As her directions suggested, we took Ga 180 from Blairsville over until it dead ended into Ga 75 (south of Hiawassee and north of Helen).  We then turned right and traveled until mile marker 2 and veered off to the left onto Ga FR 283 (see the signs above).  Once on 283, after a short distance, you will encounter a washout/shoals type of crossing on the road.  This may present difficulty for lower profile cars, but we were able to pass through with no problems in our 2003 Toyota Camry.

Once on FR 283, you will travel a little over a mile (1.2) until you see a parking area for the trail on the left.  The trail is also well-marked with a sign letting you know that you are at the right place.

So now that we've illustrated what it looks like to get you where you need to be to start your hike, let's get to the good stuff!  As the above pic shows, your hike will be a descending 1.2 mile hike down to the High Shoals Falls.  We found the hike in to be moderately easy due to the slight decline in elevation.  You can expect to find certain instances where the trail narrows to about 18-24 inches, but for the most part, there is plenty of room.  There are a few switchbacks that you'll have to contend with, as well as rutty/rocky terrain from time to time.  Footbridges are also common along the trail and provide excellent photo opportunities.  The creek will also become visible at about the half way point.

Once you have made your way down the trail to the falls, you will start to hear the unmistakable sound of rushing water.  If you're like us, your excitement level will rise and you will soon find an extra amount of energy that you may not have thought you had.  That excitement and anticipation will soon be rewarded with a spectacular series of cascading water tumbling violently downward creating what we now know to be called the High Shoals Falls.  At the base of the falls, you can expect to find an observation deck and ample opportunities for photos.

As an added bonus to the hike, there is another set of falls which you'll actually come to first (if you are paying attention) on your journey down to the High Shoals Falls.  The Blue Hole Falls can be accessed at approximately the one mile mark from the trail head.  There is also a viewing platform and a large pool of water that I've been told is open for swimming, but I did not confirm that.

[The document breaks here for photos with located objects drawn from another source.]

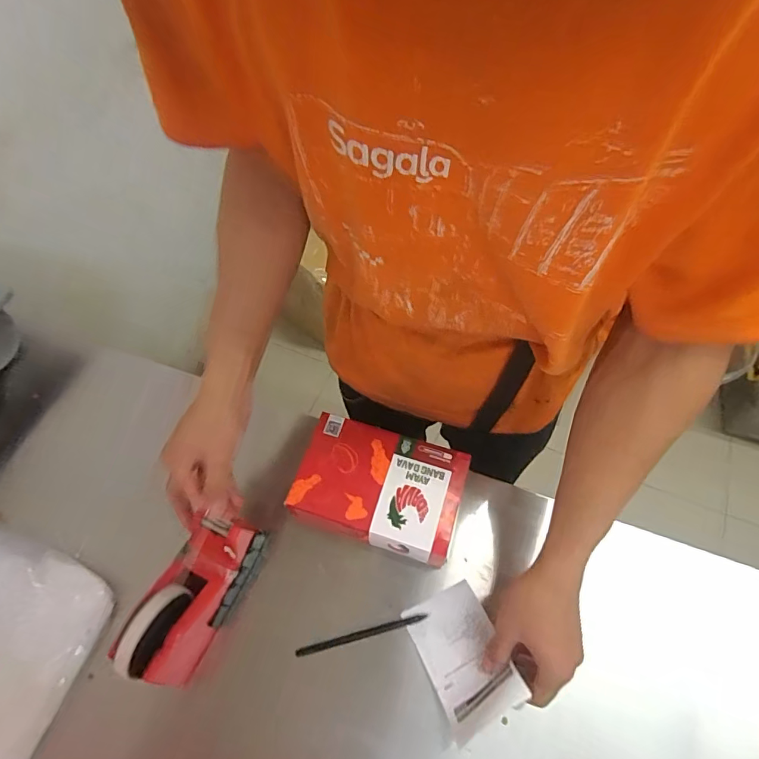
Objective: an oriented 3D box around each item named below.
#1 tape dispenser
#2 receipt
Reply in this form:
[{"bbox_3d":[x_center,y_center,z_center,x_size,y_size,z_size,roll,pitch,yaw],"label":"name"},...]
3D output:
[{"bbox_3d":[-0.182,0.210,0.455,0.065,0.104,0.150,18,64,12],"label":"tape dispenser"},{"bbox_3d":[0.082,0.267,0.447,0.080,0.045,0.114,-24,64,-10],"label":"receipt"}]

Once you've had your fill of waterfall eye-candy, it will be time to make the hike back out.  Obviously, since the hike in was a descent, you'll find the hike out to be quite a bit more strenuous since you'll be dealing with a moderate ascent.  Fear not; however, there are quite a few places in which the trail levels out, thus affording one ample rest if it is needed.

In summary, my wife and I would not hesitate in rating this a 5-Star hike on a scale of 1-5.  The trail itself was full of natural forest beauty, and the spectacular falls were a reward worth pursuing.  We gladly recommend this trail to anyone heading to the Blairsville-Hiawassee-Helen area!